> **The task**
Give back, word for word, the lines in the listing below from the one holding "left knee: (65, 127)" down to the one holding "right knee: (54, 123)", both ends included.

> **Listed entries**
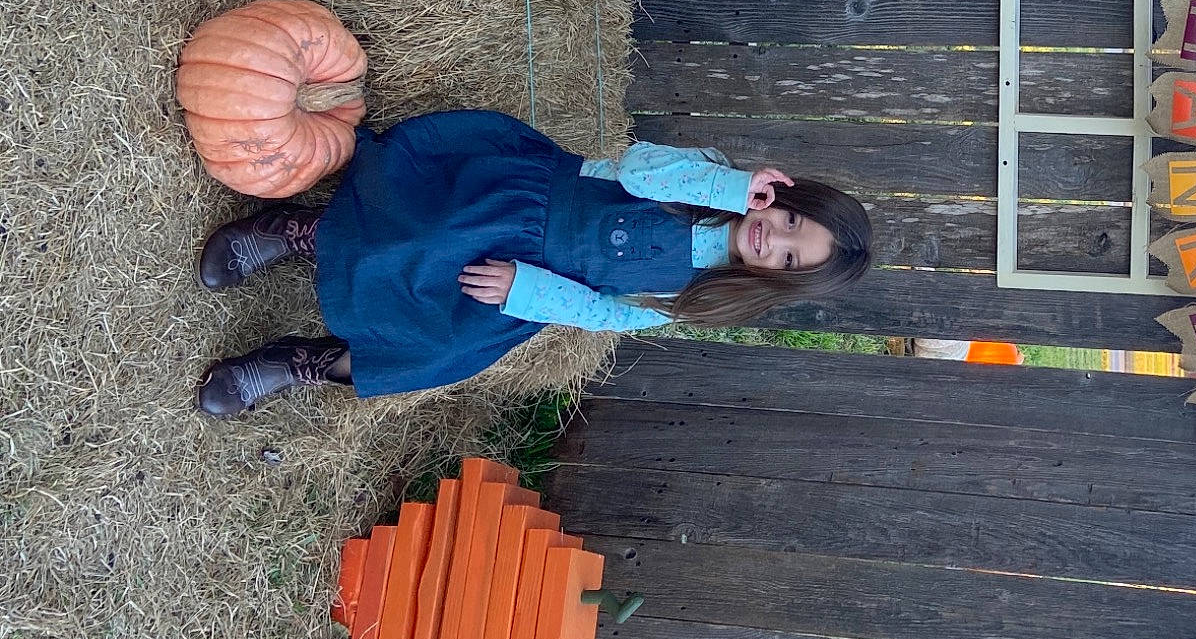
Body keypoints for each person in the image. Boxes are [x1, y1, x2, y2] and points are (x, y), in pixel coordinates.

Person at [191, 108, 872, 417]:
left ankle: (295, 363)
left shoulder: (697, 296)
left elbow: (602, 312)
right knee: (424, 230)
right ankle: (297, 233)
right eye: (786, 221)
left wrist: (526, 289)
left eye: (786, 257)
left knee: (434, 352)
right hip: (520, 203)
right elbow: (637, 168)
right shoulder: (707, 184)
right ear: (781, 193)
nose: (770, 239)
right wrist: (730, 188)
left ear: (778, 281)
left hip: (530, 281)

==

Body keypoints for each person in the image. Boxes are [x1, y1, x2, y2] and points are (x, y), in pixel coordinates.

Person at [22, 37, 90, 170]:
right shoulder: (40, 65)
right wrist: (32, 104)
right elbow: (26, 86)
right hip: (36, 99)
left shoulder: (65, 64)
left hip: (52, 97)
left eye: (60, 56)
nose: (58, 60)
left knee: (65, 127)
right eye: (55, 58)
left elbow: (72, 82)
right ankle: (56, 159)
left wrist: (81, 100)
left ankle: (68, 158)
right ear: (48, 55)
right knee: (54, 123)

> **Task solution**
left knee: (65, 127)
right eye: (55, 58)
left elbow: (72, 82)
right ankle: (56, 159)
left wrist: (81, 100)
left ankle: (68, 158)
right ear: (48, 55)
right knee: (54, 123)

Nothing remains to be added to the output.